Now that the war is over, people can travel freely down highways devoid of gunfire, roadside bombs and attempts at extortion. The terrifying drone of warplanes overhead is long gone. But for many, the holiday served as a reminder of the dissonance between the promise of peace many Afghans had imagined and the realities of the end of the war
KABUL, Afghanistan — Thousands of Afghans had piled into buses and set out down the country’s once-perilous highways bound for relatives they had not seen in years.
Afghanistan’s only national park was filled with tourists who had only dreamed of traveling to its intensely blue lakes and jagged mountains when fighting raged across the country.
And Zulhijjah Mirzadah, a mother of five, packed a small picnic of dried fruit, gathered her family in a minibus and wove for two hours through the congested streets of the capital, Kabul, to a bustling amusement park.

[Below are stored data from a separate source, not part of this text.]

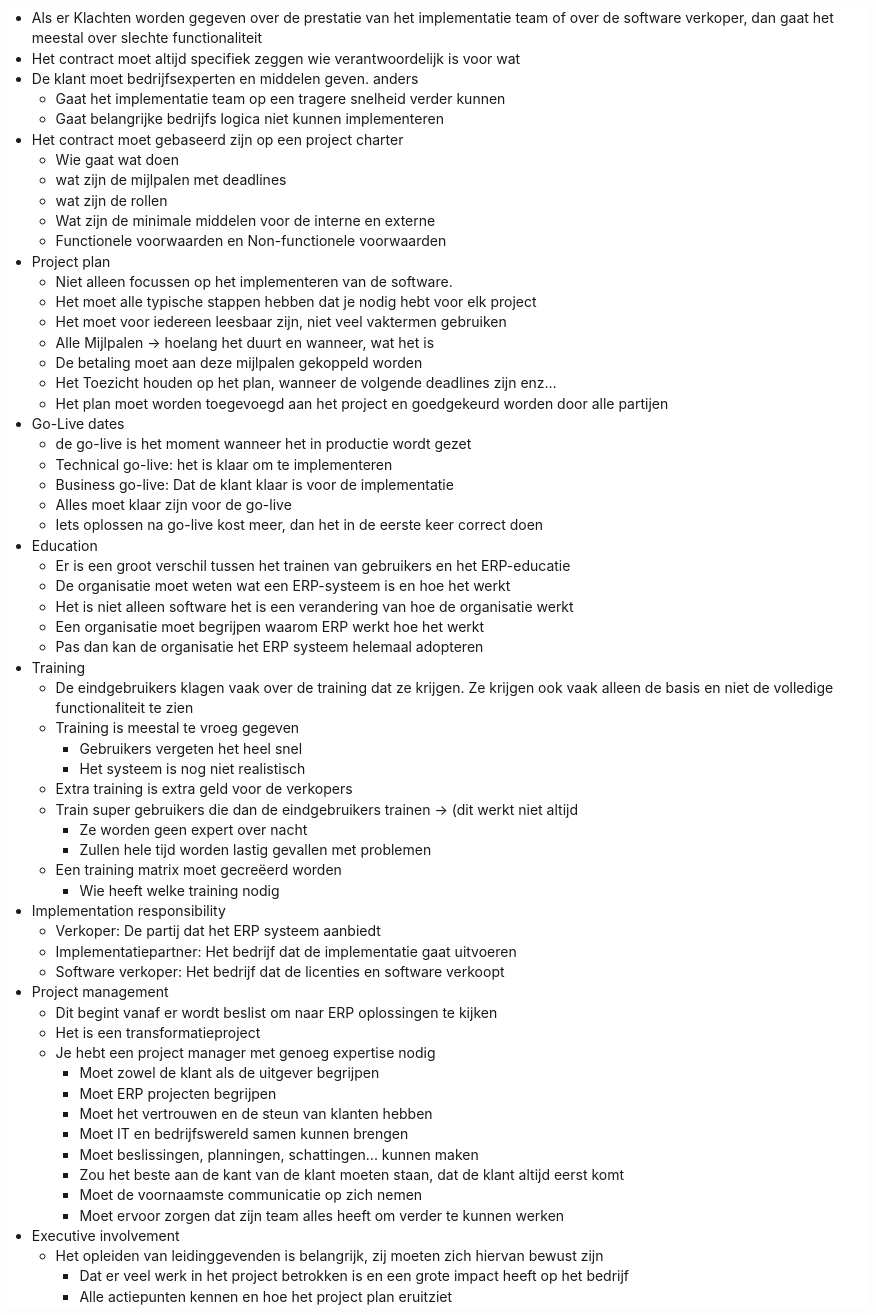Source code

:   - Als er Klachten worden gegeven over de prestatie van het implementatie team of over de software verkoper, dan gaat het meestal over slechte functionaliteit
  - Het contract moet altijd specifiek zeggen wie verantwoordelijk is voor wat
  - De klant moet bedrijfsexperten en middelen geven. anders
    - Gaat het implementatie team op een tragere snelheid verder kunnen
    - Gaat belangrijke bedrijfs logica niet kunnen implementeren
  - Het contract moet gebaseerd zijn op een project charter
    - Wie gaat wat doen
    - wat zijn de mijlpalen met deadlines
    - wat zijn de rollen
    - Wat zijn de minimale middelen voor de interne en externe
    - Functionele voorwaarden en Non-functionele voorwaarden
- Project plan
  - Niet alleen focussen op het implementeren van de software.
  - Het moet alle typische stappen hebben dat je nodig hebt voor elk project
  - Het moet voor iedereen leesbaar zijn, niet veel vaktermen gebruiken
  - Alle Mijlpalen -> hoelang het duurt en wanneer, wat het is
  - De betaling moet aan deze mijlpalen gekoppeld worden
  - Het Toezicht houden op het plan, wanneer de volgende deadlines zijn enz…
  - Het plan moet worden toegevoegd aan het project en goedgekeurd worden door alle partijen
- Go-Live dates
  - de go-live is het moment wanneer het in productie wordt gezet
  - Technical go-live: het is klaar om te implementeren
  - Business go-live: Dat de klant klaar is voor de implementatie
  - Alles moet klaar zijn voor de go-live
  - Iets oplossen na go-live kost meer, dan het in de eerste keer correct doen
- Education
  - Er is een groot verschil tussen het trainen van gebruikers en het ERP-educatie
  - De organisatie moet weten wat een ERP-systeem is en hoe het werkt
  - Het is niet alleen software het is een verandering van hoe de organisatie werkt
  - Een organisatie moet begrijpen waarom ERP werkt hoe het werkt
  - Pas dan kan de organisatie het ERP systeem helemaal adopteren
- Training
  - De eindgebruikers klagen vaak over de training dat ze krijgen.  Ze krijgen ook vaak alleen de basis en niet de volledige functionaliteit te zien
  - Training is meestal te vroeg gegeven
    - Gebruikers vergeten het heel snel
    - Het systeem is nog niet realistisch
  - Extra training is extra geld voor de verkopers
  - Train super gebruikers die dan de eindgebruikers trainen -> (dit werkt niet altijd
    - Ze worden geen expert over nacht
    - Zullen hele tijd worden lastig gevallen met problemen
  - Een training matrix moet gecreëerd worden
    - Wie heeft welke training nodig
- Implementation responsibility
  - Verkoper: De partij dat het ERP systeem aanbiedt
  - Implementatiepartner: Het bedrijf dat de implementatie gaat uitvoeren
  - Software verkoper: Het bedrijf dat de licenties en software verkoopt
- Project management
  - Dit begint vanaf er wordt beslist om naar ERP oplossingen te kijken
  - Het is een transformatieproject
  - Je hebt een project manager met genoeg expertise nodig
    - Moet zowel de klant als de uitgever begrijpen
    - Moet ERP projecten begrijpen
    - Moet het vertrouwen en de steun van klanten hebben
    - Moet IT en bedrijfswereld samen kunnen brengen
    - Moet beslissingen, planningen, schattingen... kunnen maken
    - Zou het beste aan de kant van de klant moeten staan, dat de klant altijd eerst komt
    - Moet de voornaamste communicatie op zich nemen
    - Moet ervoor zorgen dat zijn team alles heeft om verder te kunnen werken
- Executive involvement
  - Het opleiden van leidinggevenden is belangrijk, zij moeten zich hiervan bewust zijn
    - Dat er veel werk in het project betrokken is en een grote impact heeft op het bedrijf
    - Alle actiepunten kennen en hoe het project plan eruitziet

From the entrance, she could hear the low whoosh of a roller coaster and the chorus of joyous screams from Afghans inside celebrating Eid al-Fitr, the holiday marking the end of the holy month of Ramadan. But she could not go further. Women, she was told at the gate, were barred by the Taliban from entering the park on Eid.
“We’re facing economic problems; things are expensive; we can’t find work; our daughters can’t go to school — but we hoped to have a picnic in the park today,” said Mirzadah, 25.